Despite clinical guidelines recommending a 5–10% weight reduction for youth-onset T2D, there remains a gap regarding recommendations for utilization of novel agents that target the multifaceted pathophysiology of T2D in this age group. The recent FDA approval of several GLP-1RAs for paediatric T2D and obesity heralds a much-welcomed increase in the armamentarium for the management of these conditions. Much work is needed, however, to expand the use of GLP-1RAs in children.
Many barriers exist in gaining paediatric approval for medications already approved for adult use. The FDA mandates phase III clinical trials for all new medications for each clinical indication to protect patient safety. Completion of such trials in adolescents with T2D is difficult due to a relatively small patient population (compared with adults), stringent exclusion criteria, and the difficulty of participants/caregivers repeatedly taking time off from school and work.79 Families of historically marginalized races and ethnicities may also be reluctant to participate in clinical trials. Pragmatic designs are needed to allow trials to augment enrolment and overcome historical barriers. These strategies may include involvement of pertinent stakeholders in trial design, recruitment and execution.80 In addition, long-term follow-up studies will be needed to determine if GLP-1RAs render the same cardio- and renal-protective benefits in youth-onset T2D.

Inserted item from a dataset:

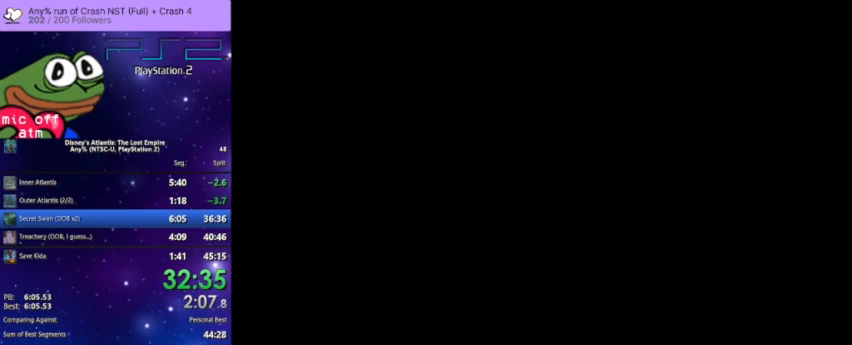
{"buttons": [], "left_stick": "up-right", "right_stick": "center", "button_events": [[167, "CROSS", "down"], [400, "CROSS", "up"]]}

There may also need to be a shift in the paradigm in balancing conducting rigorous safety and efficacy trials of novel agents in paediatric cohorts, against prescribing these agents off-label when available evidence supports a substantial potential health benefit. For many clinicians, the lack of safety and efficacy data impacts prescribing practices and agent selection. Although sparse, the randomized controlled trials that do exist in youth support the efficacy and safety of GLP-RAs in this population. One might argue that once there is FDA approval of one agent in a class of medications, in the context of safety and efficacy data of other agents in the class among adults, the initial data are sufficient to begin the utilization of that agent if the benefit outweighs the risk. Consideration needs to be given to the health outcome of adolescents who cannot benefit from novel medications, due to the length of time required to conduct clinical trials in a relatively small patient population. Specifically, for GLP-1RAs, their mechanism of action may provide an opportunity to not only target weight reduction and glycaemic control, but also reduce cardiovascular, renal and hepatic risk factors, all of which could significantly improve the health trajectory of youth with T2D and associated microvascular and macrovascular complications. Taken together, the pharmacotherapy profile for GLP-1RAs is very favourable for youth-onset T2D. However, high cost and inadequate insurance coverage may continue to limit access to these agents in paediatric cohorts. Further investigation both at the policy and clinical guideline levels must be conducted to support an equitable and accessible roll-out of these agents into paediatric clinical care.